Using Vacuum Excavation to Verify Underground Utility Location

March 31, 2015

In Part One of the continuing series, author Carol Brzozowski explains the vital role that utility locators play prior to deploying vacuum excavation equipment on the job site. Throughout this series, Brzozowski will showcase current technologies that ensure safe and accurate job-site excavation as well as site-specific applications where specific utility locators hold an advantage above others.

Hitting the Hidden Mark By Carol Brzozowski

“The combination of the vacuum and utility locator help get that precise target”

Jeff Wage, vice president of McLaughlin Group Inc., notes a trend in which contractors are using utility locators to verify information.

“What we’re finding is, when the contractors get on job sites, they’re wanting to expose the utility and make sure they verify depth physically, put their eyes on it and verify for the owner, the engineering firm, or the inspector that’s out there,” he says.

As the vacuum excavation [system] is being deployed on the job site, “one-call contractors do a great job of getting paint on the ground and giving you a good idea of where that utility is,” he adds.

“I can cite a number of times I’ve been on a job site where the contractor has had a utility locator they decided not to take out of a truck and go out and literally dig and hydro-excavate for 45 minutes and find that they’re off of it by a foot, foot-and-a-half, and they had dug under it,” he says.

“At that point, 45 minutes later, they get the locator, clip onto it in about five minutes, and realize they could have saved themselves a lot of time and money if they had just taken that step.

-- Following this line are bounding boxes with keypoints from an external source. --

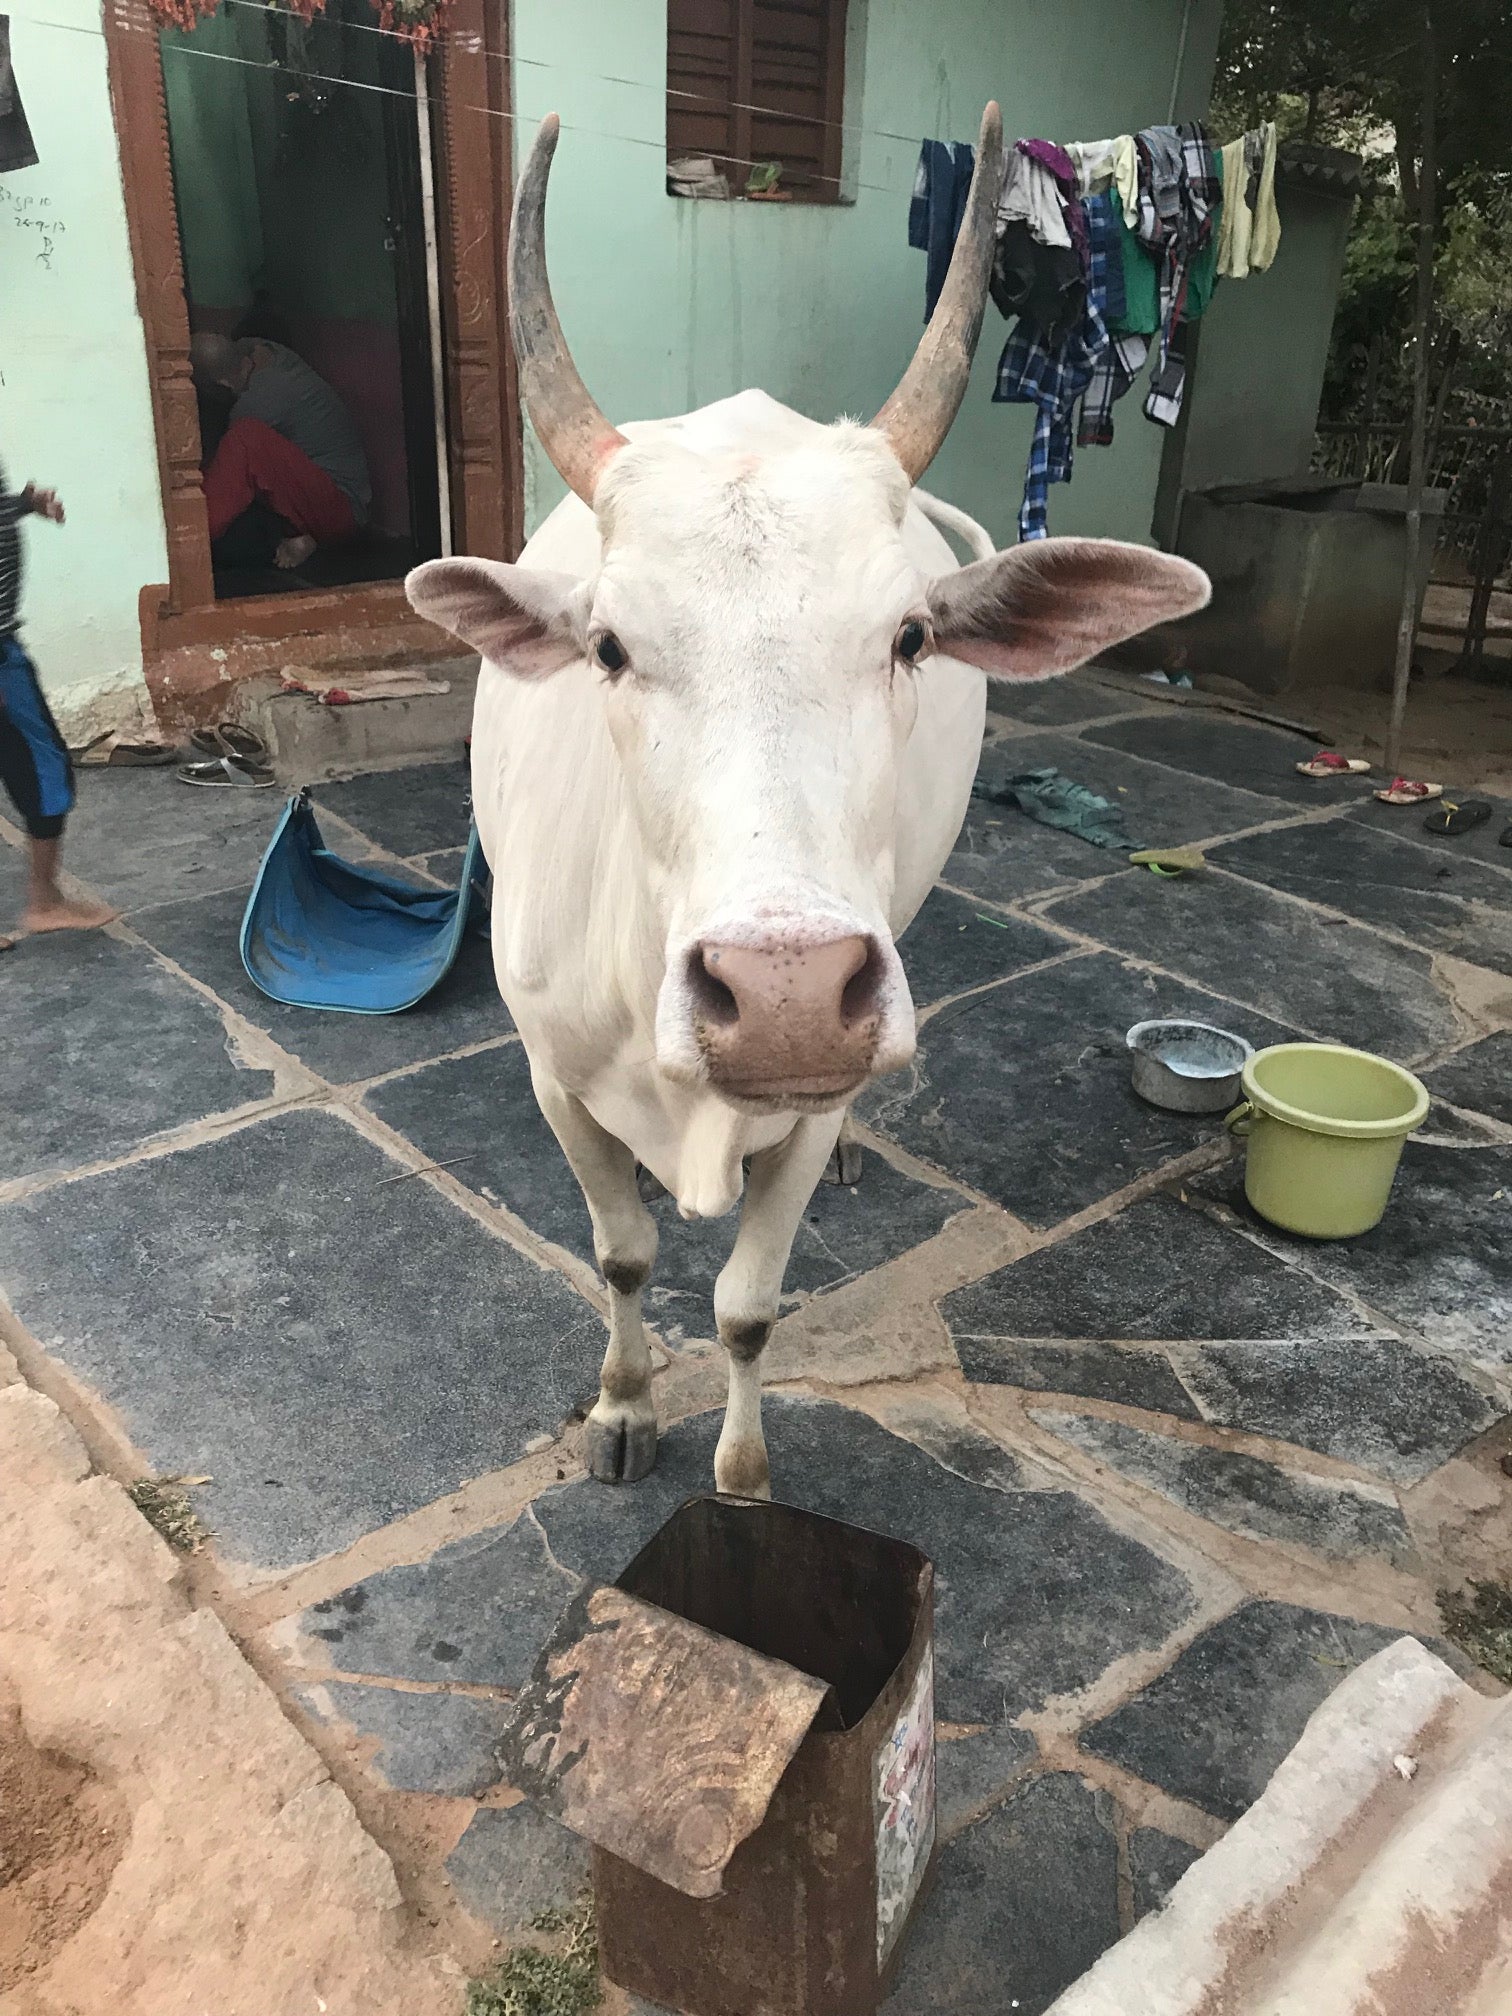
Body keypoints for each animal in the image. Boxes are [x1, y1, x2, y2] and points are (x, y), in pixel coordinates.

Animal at [406, 104, 1209, 1500]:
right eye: (607, 646)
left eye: (910, 637)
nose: (782, 997)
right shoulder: (556, 1082)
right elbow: (621, 1255)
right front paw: (623, 1406)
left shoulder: (818, 1084)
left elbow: (744, 1308)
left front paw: (740, 1475)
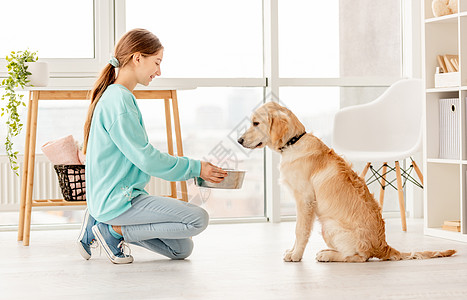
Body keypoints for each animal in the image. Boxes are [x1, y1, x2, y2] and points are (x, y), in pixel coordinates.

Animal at [239, 102, 456, 262]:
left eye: (256, 123)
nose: (239, 140)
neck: (295, 142)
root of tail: (383, 246)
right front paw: (292, 252)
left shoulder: (305, 200)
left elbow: (300, 230)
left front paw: (295, 255)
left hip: (328, 225)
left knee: (359, 257)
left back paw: (327, 254)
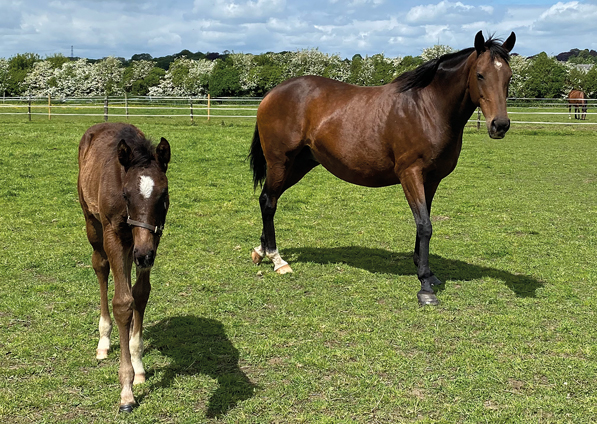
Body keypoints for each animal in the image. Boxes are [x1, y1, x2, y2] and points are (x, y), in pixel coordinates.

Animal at [77, 121, 170, 410]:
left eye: (163, 195)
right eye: (126, 195)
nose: (144, 255)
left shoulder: (153, 236)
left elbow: (139, 295)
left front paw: (138, 367)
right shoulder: (114, 234)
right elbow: (121, 303)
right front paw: (126, 391)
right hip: (93, 223)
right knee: (100, 266)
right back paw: (104, 340)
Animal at [249, 31, 516, 306]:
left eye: (508, 76)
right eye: (480, 75)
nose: (500, 125)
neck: (427, 108)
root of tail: (273, 93)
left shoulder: (431, 180)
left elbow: (425, 222)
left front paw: (427, 273)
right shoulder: (410, 174)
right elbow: (424, 225)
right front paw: (425, 287)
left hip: (298, 165)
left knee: (267, 198)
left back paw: (261, 251)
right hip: (280, 162)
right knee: (269, 203)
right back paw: (277, 259)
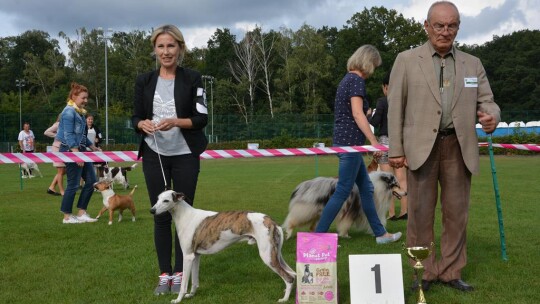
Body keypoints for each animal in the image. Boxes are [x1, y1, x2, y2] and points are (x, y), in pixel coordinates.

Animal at [151, 191, 296, 302]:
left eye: (166, 200)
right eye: (157, 198)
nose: (152, 210)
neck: (185, 215)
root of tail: (272, 221)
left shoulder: (187, 256)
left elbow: (184, 283)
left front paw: (178, 299)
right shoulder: (196, 256)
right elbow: (195, 280)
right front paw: (191, 295)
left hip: (267, 256)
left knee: (288, 277)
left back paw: (284, 299)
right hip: (275, 253)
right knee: (292, 274)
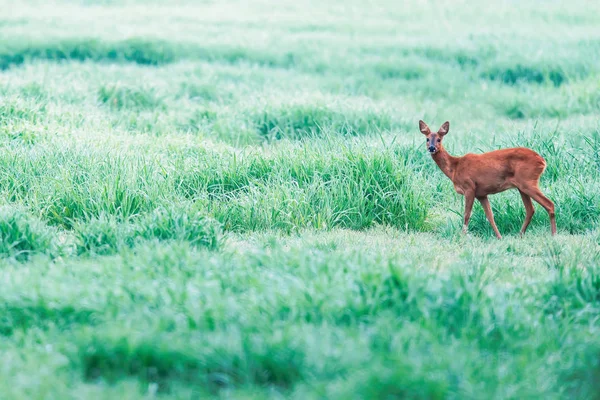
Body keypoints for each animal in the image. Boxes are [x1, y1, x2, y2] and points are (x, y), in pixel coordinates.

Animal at [420, 119, 556, 238]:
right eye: (427, 139)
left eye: (439, 139)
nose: (431, 148)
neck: (455, 167)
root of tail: (542, 161)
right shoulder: (481, 194)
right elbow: (490, 216)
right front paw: (499, 237)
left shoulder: (469, 187)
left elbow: (466, 214)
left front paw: (462, 237)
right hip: (522, 186)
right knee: (530, 209)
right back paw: (520, 235)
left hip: (528, 181)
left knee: (549, 204)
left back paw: (553, 234)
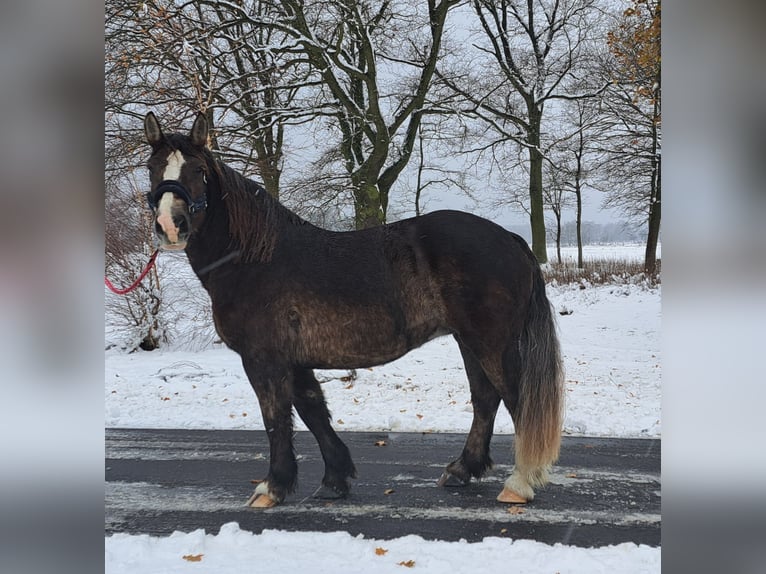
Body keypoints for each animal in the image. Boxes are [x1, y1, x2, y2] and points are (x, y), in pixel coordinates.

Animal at [142, 111, 564, 508]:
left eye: (198, 170)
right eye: (152, 168)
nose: (170, 225)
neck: (254, 259)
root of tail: (510, 238)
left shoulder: (264, 358)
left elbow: (275, 418)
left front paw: (272, 486)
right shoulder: (295, 360)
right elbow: (313, 411)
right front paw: (335, 479)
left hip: (490, 342)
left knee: (516, 400)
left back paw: (519, 484)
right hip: (469, 340)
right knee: (486, 399)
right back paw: (463, 469)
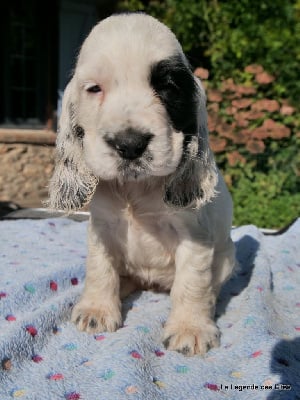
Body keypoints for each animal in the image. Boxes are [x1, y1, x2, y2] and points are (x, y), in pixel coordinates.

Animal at [48, 12, 236, 356]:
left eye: (168, 87)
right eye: (94, 89)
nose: (130, 144)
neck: (136, 188)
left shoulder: (196, 235)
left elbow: (192, 282)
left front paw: (190, 328)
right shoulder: (102, 226)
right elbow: (100, 269)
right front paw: (96, 310)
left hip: (228, 256)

Once people see that, we find they go more to that versus digging and wasting time.”

To locate utilities, one of the company’s most used pieces of equipment by contractors is the McLaughlin Verifier G2, a standard utility locator. Designed for rugged job-site conditions, PC boards and antennas are mounted in rubber isolators. Smart technology simplifies the operation of the transmitter and location of the utility with the receiver and is coupled with improved noise reduction. A multiple-frequency transmitter helps the operator locate all types of utilities, and a strong midrange frequency inductive locating ability is designed to aid in quick verification of utilities for excavation.

“The utility locator uses both direct connect and inductive, and also we do a uni-clamp for getting into high power, so there are three methods for locating,” says Wage.

The use of vacuum excavation technology eliminates the risk of damage using manual labor with a shovel, a pick, or a mechanical excavation technique, he points out.

“Vacuum excavation is more surgical, it is less intrusive and generates less risk of hitting or damaging a utility because you’re using water and air pressure versus a mechanical device to hit it,” he says. “The key is knowing exactly where the utility is and getting a good depth on it so as you are digging into it, you’ve verified that depth with the utility locator.”

As contractors get into the depth range using a vacuum excavator, they begin to take more precaution and safety measures, even if they’re using a hydro-excavator or air excavation technique, he adds.